Corporate and campus networks often require outbound web traffic to traverse an HTTP proxy, and terminal-based downloads can fail or hang when proxy routing is missing or misconfigured. Centralizing proxy settings for command-line tools keeps automation, scripts, and one-off troubleshooting consistent with enforced network policy.
Many terminal applications on Windows 11 (including curl and wget) honor standard proxy environment variables such as http_proxy and https_proxy. When set, HTTP requests are sent to the proxy directly, while HTTPS traffic is typically tunneled using the CONNECT method so the payload remains end-to-end encrypted.
Proxy variables are scoped to a user profile and the processes launched within it, and changes made with setx only appear in new terminal sessions. Some Windows-native components use the system proxy (WinINet/WinHTTP) instead of these variables, so behavior can vary across tools.
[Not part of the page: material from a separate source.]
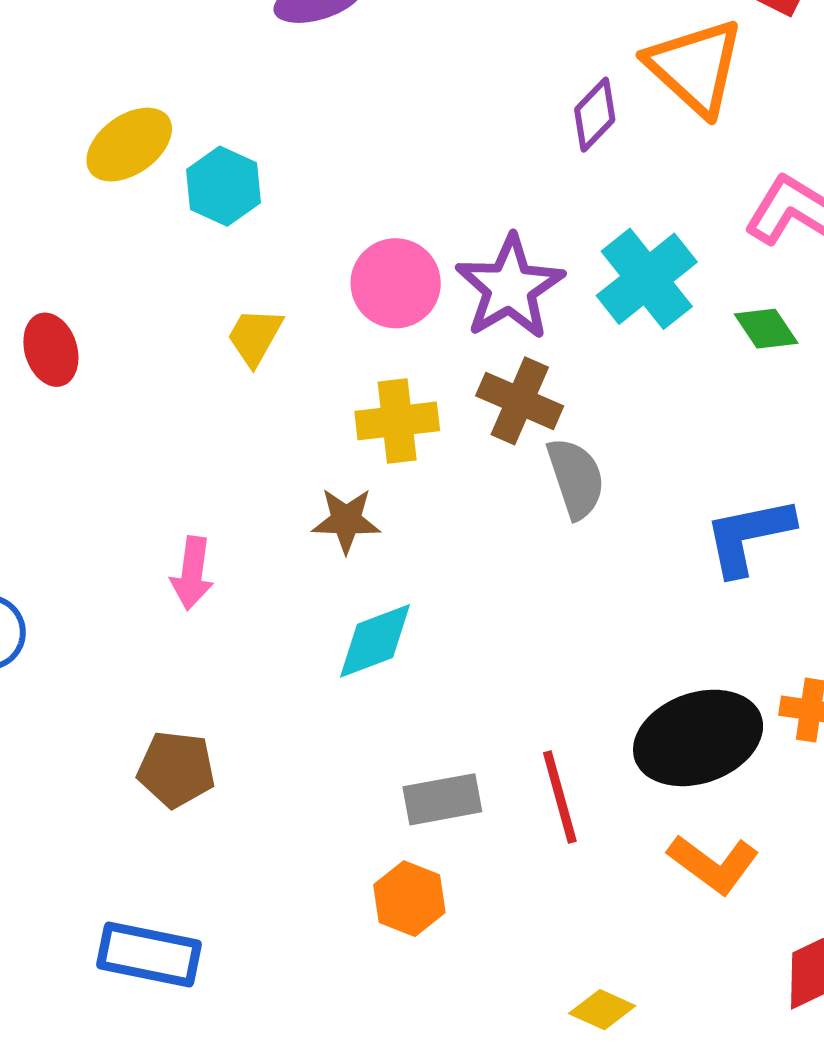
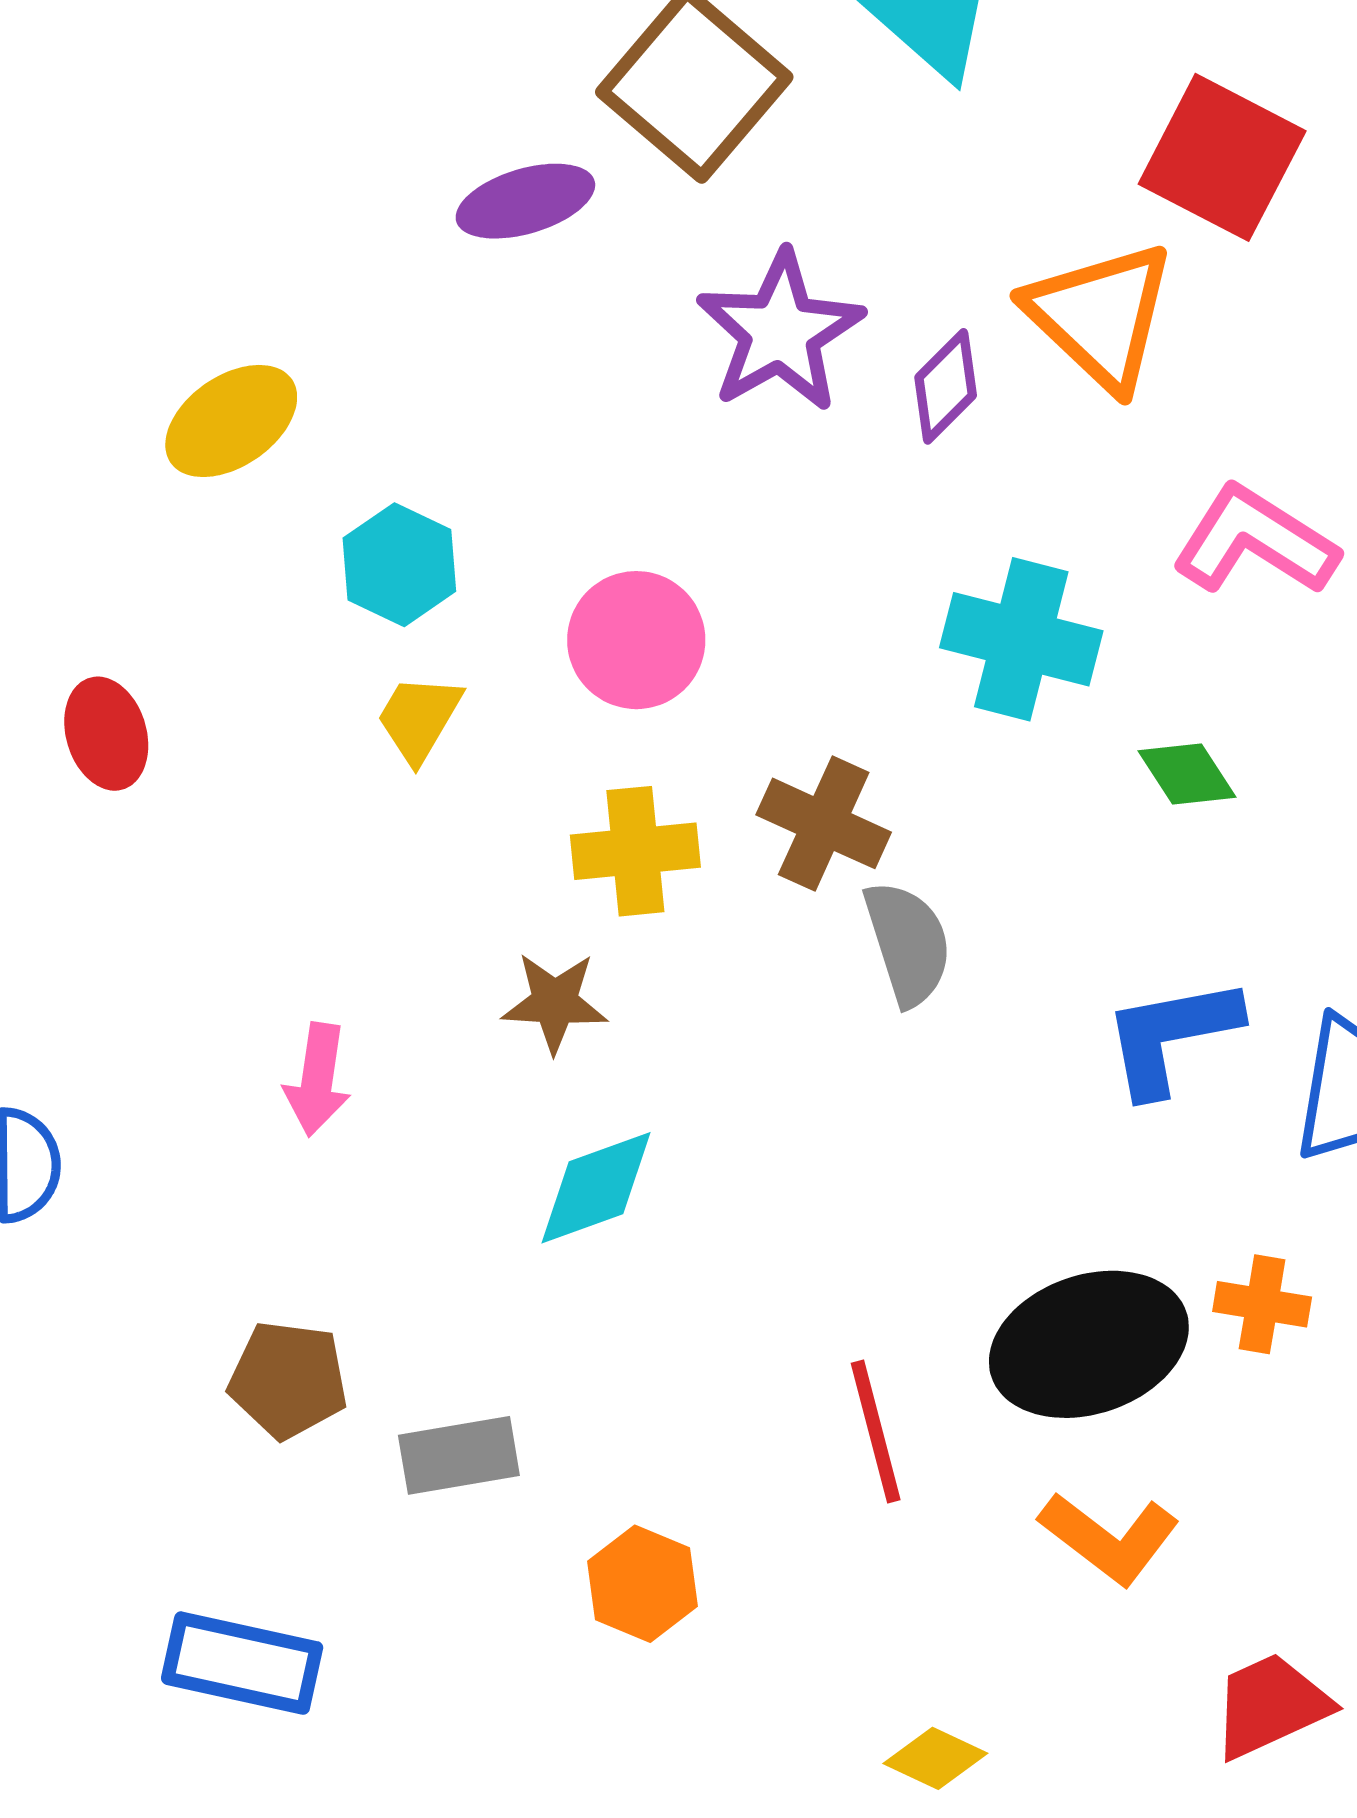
cyan hexagon: (224, 186) -> (399, 565), moved
cyan cross: (647, 279) -> (1021, 639), turned -38
purple star: (510, 287) -> (780, 332), moved
green diamond: (766, 329) -> (1187, 774), moved
gray rectangle: (442, 799) -> (459, 1455), moved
Avoid embedding passwords in proxy URLs when possible, since environment values can be exposed to other processes, logs, or diagnostics.
Common no_proxy entries include localhost, 127.0.0.1, and a suffix such as .corp.example.net.
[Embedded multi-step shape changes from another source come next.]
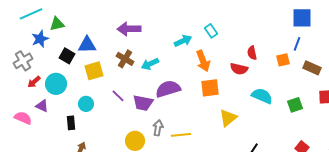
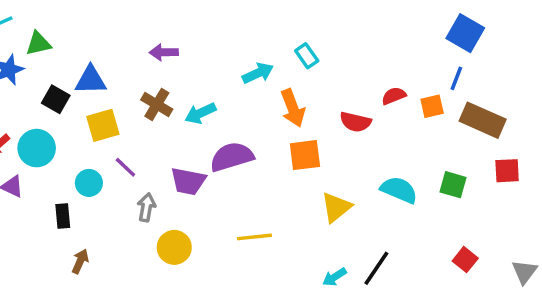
blue square: (302, 18) -> (465, 33), turned 30
purple arrow: (129, 29) -> (164, 52), size x0.7
red semicircle: (252, 53) -> (394, 96), moved, turned 80
brown rectangle: (312, 68) -> (483, 120), size x1.4
purple line: (118, 96) -> (125, 167), moved
cyan semicircle: (262, 96) -> (399, 190), moved
green square: (295, 105) -> (453, 185), turned 35
gray arrow: (158, 128) -> (146, 207), moved

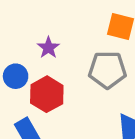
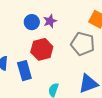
blue circle: (16, 76) -> (32, 22), moved

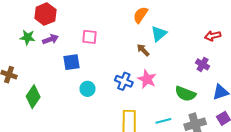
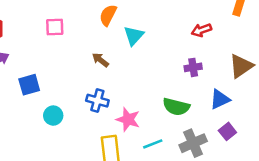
pink square: (90, 37) -> (55, 27), moved
brown arrow: (143, 50) -> (100, 60), moved
purple cross: (203, 64) -> (193, 67), turned -32
pink star: (147, 79) -> (128, 119), moved

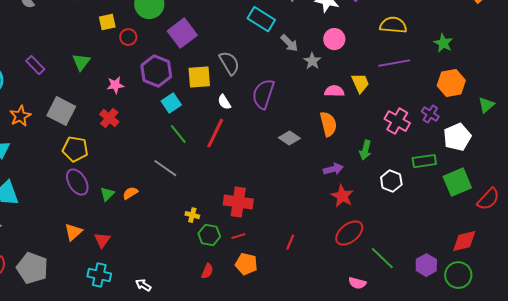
C:\> setx http_proxy http://proxy.example.net:8080 SUCCESS: Specified value was saved. C:\> setx https_proxy http://proxy.example.net:8080 SUCCESS: Specified value was saved. C:\> setx no_proxy localhost,127.0.0.1,.corp.example.net SUCCESS: Specified value was saved.
Most proxies use the same http:// URL for both http_proxy and https_proxy, because HTTPS requests are commonly tunneled through the proxy via CONNECT.
Avoid putting credentials in the proxy URL (for example http://user:pass@proxy:8080) unless required, since the value may be exposed to other processes and logs.
setx writes to the user environment and does not update the already-open terminal session.
C:\> echo %http_proxy% http://proxy.example.net:8080 C:\> echo %https_proxy% http://proxy.example.net:8080 C:\> echo %no_proxy% localhost,127.0.0.1,.corp.example.net
C:\> curl -I -v https://example.com/ * Uses proxy env variable https_proxy == 'http://proxy.example.net:8080' * Trying 192.0.2.10:8080... * Connected to proxy.example.net (192.0.2.10) port 8080 * Establish HTTP proxy tunnel to example.com:443 > CONNECT example.com:443 HTTP/1.1 ##### snipped ##### < HTTP/1.1 200 Connection established ##### snipped ##### HTTP/1.1 200 OK ##### snipped #####
If PowerShell is used for testing, run curl.exe to avoid the built-in curl alias on some PowerShell versions.
C:\> set http_proxy=http://proxy.example.net:8080 C:\> set https_proxy=http://proxy.example.net:8080 C:\> set no_proxy=localhost,127.0.0.1,.corp.example.net
Session values set with set reset when the terminal window closes.
C:\> set http_proxy= C:\> set https_proxy= C:\> set no_proxy=
C:\> setx http_proxy "" SUCCESS: Specified value was saved. C:\> setx https_proxy "" SUCCESS: Specified value was saved. C:\> setx no_proxy "" SUCCESS: Specified value was saved.
Close and reopen the terminal session (or sign out and sign back in) so new processes inherit the cleared values.